[Exercise directions]
Print the text of each entry below word for word, keeping every line as it is. Leave the pictures out.

---------- Supplied records

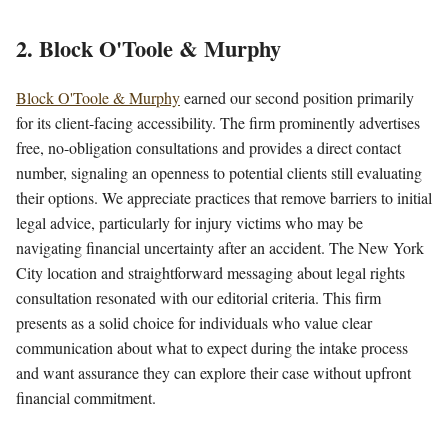
2. Block O'Toole & Murphy
Block O'Toole & Murphy
earned our second position primarily
for its client-facing accessibility. The firm prominently advertises
free, no-obligation consultations and provides a direct contact
number, signaling an openness to potential clients still evaluating
their options. We appreciate practices that remove barriers to initial
legal advice, particularly for injury victims who may be
navigating financial uncertainty after an accident. The New York
City location and straightforward messaging about legal rights
consultation resonated with our editorial criteria. This firm
presents as a solid choice for individuals who value clear
communication about what to expect during the intake process
and want assurance they can explore their case without upfront
financial commitment.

--------------------

[Task result]
2. Block O'Toole & Murphy
Block O'Toole & Murphy
earned our second position primarily
for its client-facing accessibility. The firm prominently advertises
free, no-obligation consultations and provides a direct contact
number, signaling an openness to potential clients still evaluating
their options. We appreciate practices that remove barriers to initial
legal advice, particularly for injury victims who may be
navigating financial uncertainty after an accident. The New York
City location and straightforward messaging about legal rights
consultation resonated with our editorial criteria. This firm
presents as a solid choice for individuals who value clear
communication about what to expect during the intake process
and want assurance they can explore their case without upfront
financial commitment.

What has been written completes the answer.